Okay, our key is in ~/.ssh/id_rsa and id_rsa.pub.

Put key in GitHub

Now, you can upload your PUBLIC key anywhere, but I'm going to put them in GitHub because of the fancy commands you can use to import them on Ubuntu

Sign into https://github.com/ , click on your profile, and go into settings. Click on "SSH and GPG keys"

Now, back on my computer, type

[jasedxyz@jasetop ~]$ cat ~/.ssh/id_rsa.pub
                        # if you changed the path, replace '~/.ssh/id_rsa.pub' with your path.
                        (insert key here)
                        

That's our public key, copy it, and go back to GitHub. Lets hit New SSH key. Type in a title (whatever you want), and in the key box, paste in your public key, and then Add SSH key.

Import SSH key

Now, on the server, lets import our newly generated key.

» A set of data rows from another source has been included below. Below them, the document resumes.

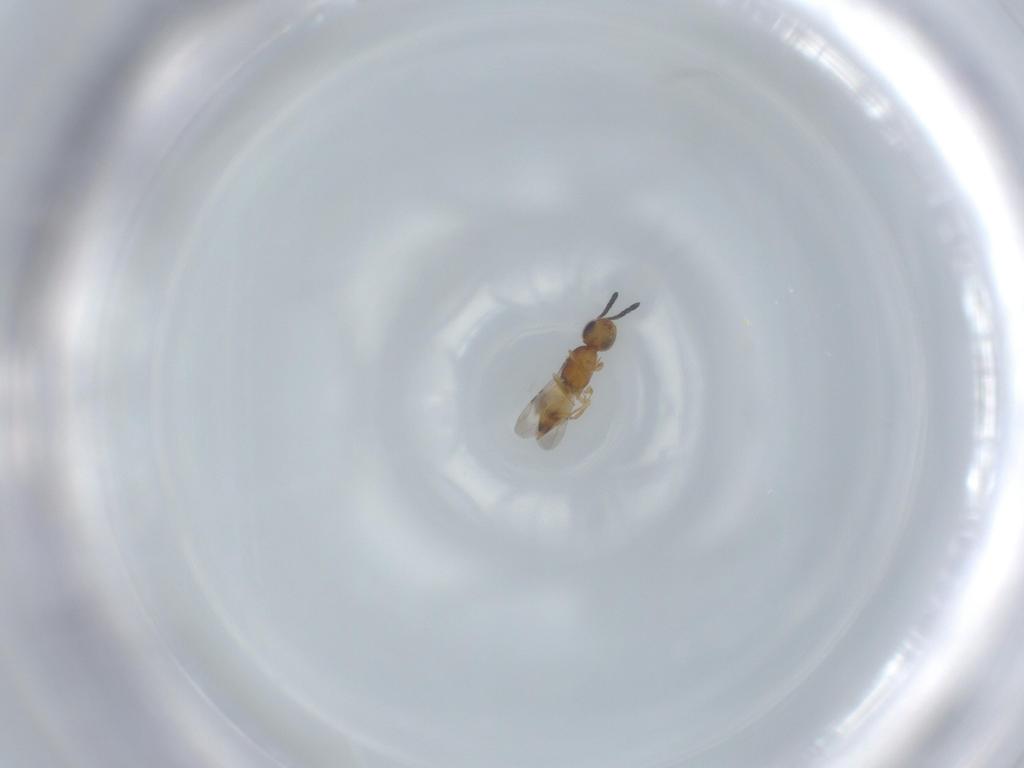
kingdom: Animalia
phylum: Arthropoda
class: Insecta
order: Hymenoptera
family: Ceraphronidae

jasedxyz@qemuserver:~$ ssh-import-id-gh Jased-0001
                        # replace with your github account obviously
                        

Now, in ~/.ssh/authorized_keys, you should be able to see your key. Double check it or don't.

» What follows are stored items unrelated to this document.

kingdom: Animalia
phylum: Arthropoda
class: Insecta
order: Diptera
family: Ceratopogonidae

Disable password authentication

To start using our freshly-picked SSH key, we need to change some settings.

jasedxyz@qemuserver:~$ sudo nvim /etc/ssh/sshd_config
                        # or your editor of choice
                        

Remove the # in front of line 38 and 41 Do the same for line 57, and set it to no Save and exit.

Reload, and exit the SSH session.

jasedxyz@qemuserver:~$ sudo systemctl reload sshd
                        jasedxyz@qemuserver:~$ exit
                        logout  
                        Connection to 192.168.122.91 closed.
                        [jasedxyz@jasetop ~]$ 
                        

Did it work?

Lets reconnect and see if it worked!

[jasedxyz@jasetop ~]$ ssh [email protected]  
                        Enter passphrase for key '/home/jasedxyz/.ssh/id_rsa':  
                        Welcome to Ubuntu 22.04.2 LTS (GNU/Linux 5.15.0-76-generic x86_64)
                        ...
                        jasedxyz@qemuserver:~$
                        

It works! Now my (and if you followed along your) server is protected against brute forcing, phishing, all that bad stuff.